[Excerpted text]

Scalar blinding (using b * G == B):
    k * G == (k - b) * G + B == 2.(k - b) * (G/2) + B == C(k - b + (2^L - 1)/2, G/2) + B
where -b + (2^L - 1)/2 can be precomputed.
Nice, that's much better explained than my current comments. I'll try to include it.
Although the above satisfies me mathematically, I would like to see an explicit test case where the comb_offset (2^L - 1)/2 causes a modular reduction (relative to k-b). e.g. arrange for k-b == N + 1 - comb_offset. I hope that's not too painful, but otherwise random testing seems unlikely to hit such a case.
@peterdettman Making this change causes instant failure during the tests, at least:
--- a/src/ecmult_gen_impl.h
+++ b/src/ecmult_gen_impl.h
@@ -78,7 +78,7 @@ static void secp256k1_ecmult_gen(const secp256k1_ecmult_gen_context *ctx, secp25
      */
 
     /* Compute the scalar (gn + ctx->scalar_offset). */
-    secp256k1_scalar_add(&tmp, &ctx->scalar_offset, gn);
+    CHECK(!secp256k1_scalar_add(&tmp, &ctx->scalar_offset, gn));
     /* Convert to recoded array. */
     for (i = 0; i < 8; ++i) {
         recoded[i] = secp256k1_scalar_get_bits(&tmp, 32 * i, 32);
Including a test case that results in tmp=0 or tmp=1 or so may be useful though.
scalar_offset includes the randomly-distributed blind, so there will be modular reductions. This isn't concerning at all because we can reason about the blind independently of the comb (just input offset + output offset).

[/Excerpted text]
[Information supplied]

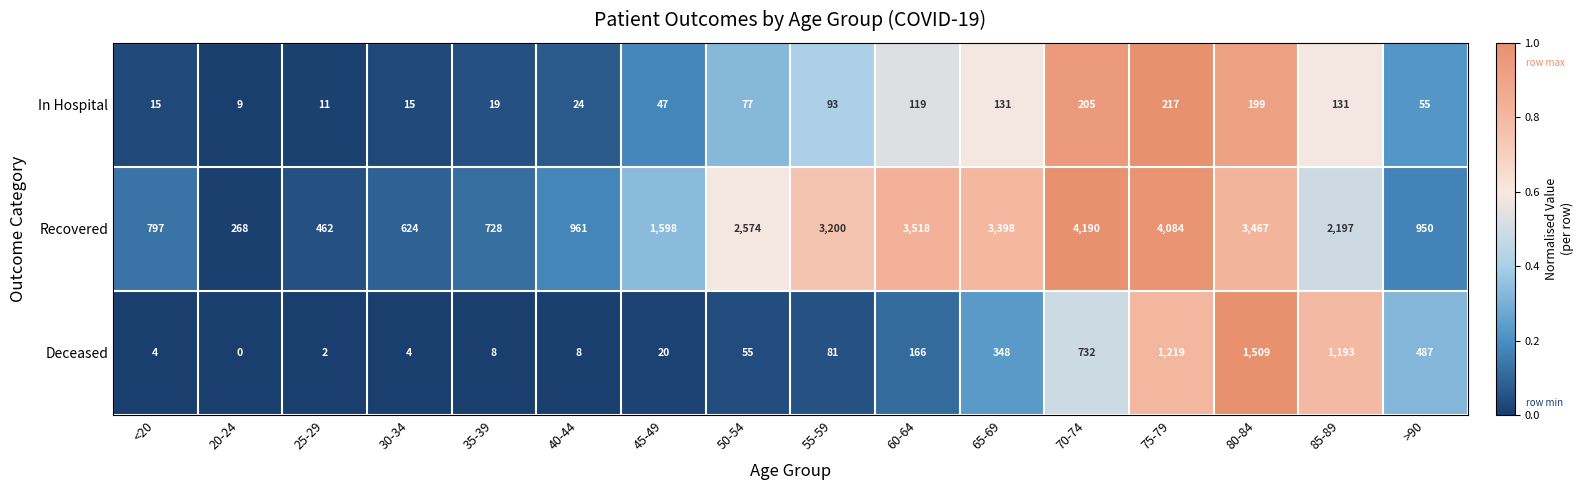

The value of In Hospital at 40-44 is 33. True or false?

False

[/Information supplied]

[Instructions]
A - According to the scalar blinding discussion, what does scalar_offset include?
B - Reproduce the stretch of the scalar blinding discussion from "Scalar blinding (using" through "can be precomputed.".
The data above was drawn from a separate source.

[Exercise answers]
A - The randomly-distributed blind.

B -
Scalar blinding (using b * G == B):
    k * G == (k - b) * G + B == 2.(k - b) * (G/2) + B == C(k - b + (2^L - 1)/2, G/2) + B
where -b + (2^L - 1)/2 can be precomputed.